Thursday, February 21, 2008

 

Econuts

One of the things that the econuts (or perhaps econannies) run on about these days is the fearful waste of electricity involved in leaving all one's PCs switched on, more or less all the time, power saving strategies and widgitery notwithstanding. It occurs to me, given the fifth law of thermodynamics or something, that all the electricity being pumped into one's PCs must emerge, sooner or later in the form of radiation: heat, light, sound or whatever. And that all of this winds up heating one's house (or bedsit, as the case may be). Furthermore, that the amount of heat is a constant multiple of the amount of electricity consumed, irrespective of the way in which one chooses to effect the conversion. So, in the winter, having one's PCS on is a perfectly respectable way of providing a bit of background heating. Argument falls in the summer, so perhaps the answer is to blog in the winter and bean in the summer.

Talking of which, the fourth row of broad beans went in yesterday afternoon. Preparing the ground going a bit quicker now that it has dried out a bit. Dug the ground needed for one row - a patch perhaps 3 feet by 15 feet - in two takes in around 4 hours altogether. But still getting new mice sign in the rows previously sown. Assuming that is that the micro mole hills are indeed caused by mice digging for beans. I rake them out on every visit so that I get to see the new ones.

Saw a rat without a tail on the way out. Not very nervous as it let me cycle right past at about six feet. At least it looked like a rat without a tail. So; either, despite two reasonably good looks, I did not see the tail; or, a fox had eaten the tail; or, it was of rat like appearance but was actually something else, but a something else without a tail (a TB informant avers there is such an animal); or, possibly, it had shed its tail (like certain lizards) and was in the process of growing a new one. We will never know.

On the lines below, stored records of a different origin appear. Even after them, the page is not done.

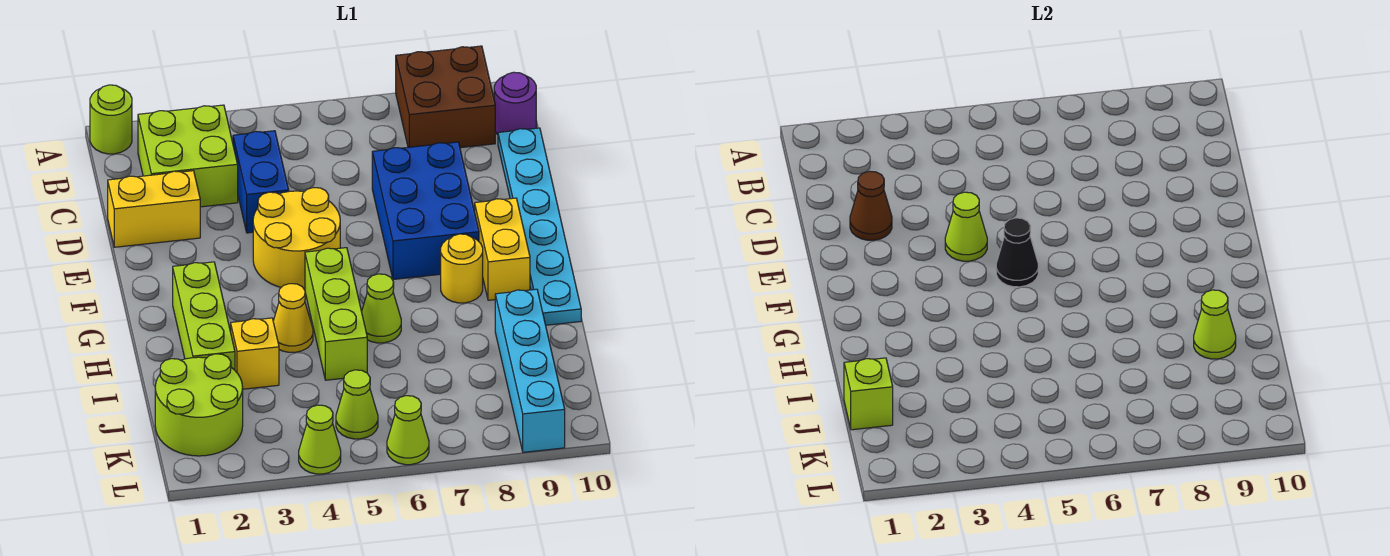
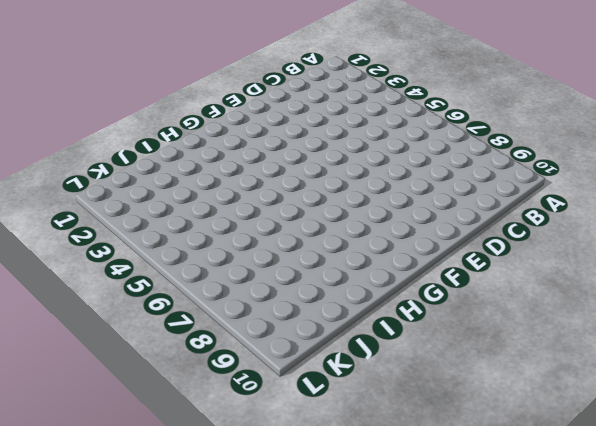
none -> lime 1x1 round brick [90,85,132,154]
none -> brown 2x2 brick [396,46,495,148]
none -> lime 2x2 brick [138,105,238,207]

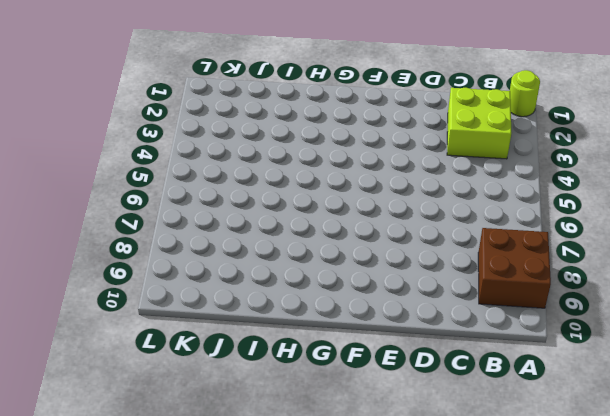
none -> purple 1x1 round brick [494,72,536,135]
none -> blue 1x2 brick [233,131,289,233]
none -> cyan 1x6 plate [498,128,581,325]

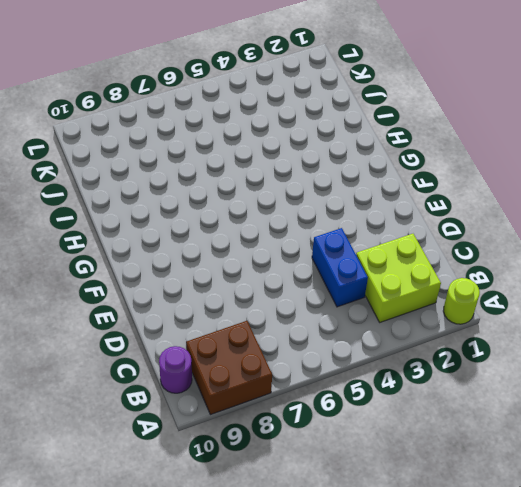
none -> cyan 1x6 plate [498,128,581,325]
none -> yellow 1x2 brick [108,171,200,247]
none -> blue 2x3 brick [372,142,479,279]

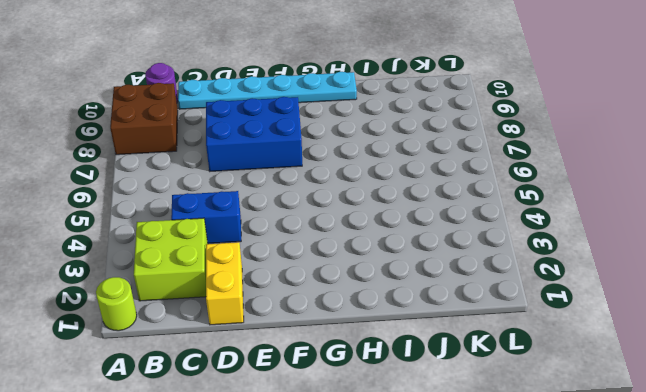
none -> yellow 2x2 round brick [253,188,340,289]
none -> yellow 1x2 brick [475,198,530,300]
none -> lime 1x3 brick [173,262,235,370]

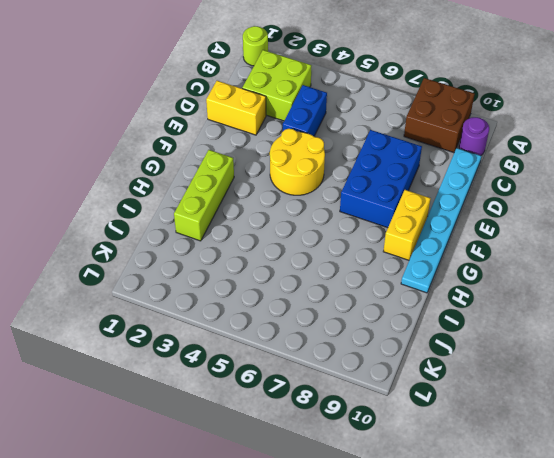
none -> lime 1x3 brick [305,248,367,380]
none -> yellow 1x1 round brick [441,234,483,303]
none -> yellow 1x1 cone [273,284,313,352]

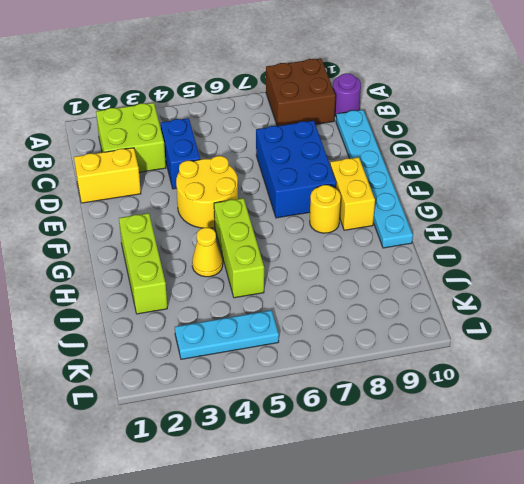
cyan 1x3 plate [175,310,279,359] -> lime 1x1 cone [336,370,378,439]
none -> lime 1x1 round brick [90,85,132,154]
none -> lime 1x1 cone [362,274,401,343]
none -> yellow 1x1 brick [231,318,279,389]

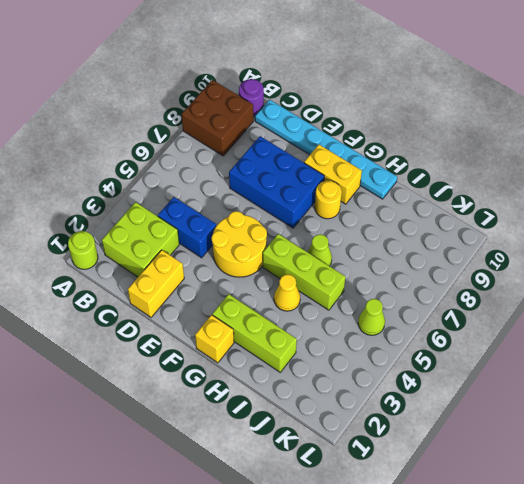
yellow 1x1 brick [195,315,234,363] -> yellow 1x1 brick moved to [231,318,279,389]
none -> cyan 1x4 brick [495,289,565,452]
none -> lime 2x2 round brick [155,354,243,456]
none -> lime 1x1 cone [299,405,341,474]

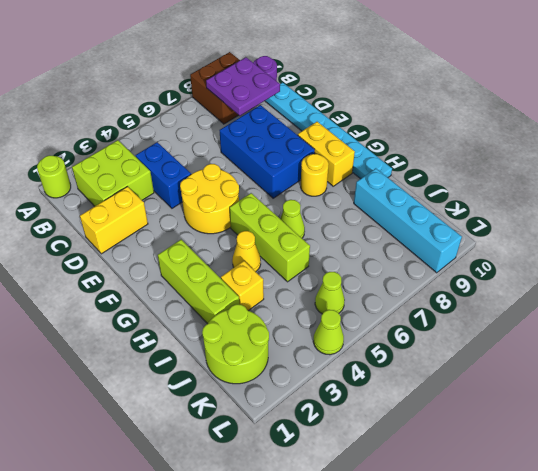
purple 2x2 plate [206,57,280,116] -> none
none -> lime 1x1 cone [387,396,429,465]
none -> brown 1x1 cone [850,171,892,240]
none -> lime 1x1 cone [945,192,987,261]

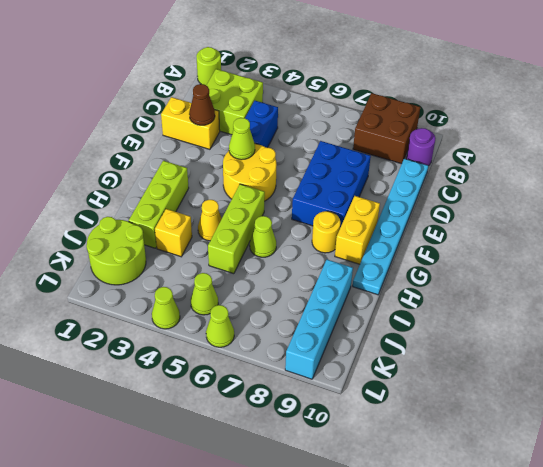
none -> black 1x1 cone [996,218,1038,287]
none -> lime 1x1 cone [1194,290,1236,359]
none -> lime 1x1 brick [844,358,893,430]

Another TB informant spent some time explaining to me last night that games computers run monolithic programs on near naked computers. That is to say that they do not avail themselves of the services of Windows, Unis, Linux or any such thing. Which I found rather surprising given that the formerly specialised computers you see at points of sale and registration - for example in shops and airline terminals - all seem to run on Windows these days. The convenience of having a proper operating system completely dwarves (dwarfs?) any performance hit one might take. The argument is presumably that games need all the power they can get and are not going to spend a bean on running windows. And they are probably written by serious geeks who like beavering away down in machine code and who would resent working in a proper development shop. Maybe we will get to know. Interesting point, so I must try and think of some operating system services that a games geek might be interested in.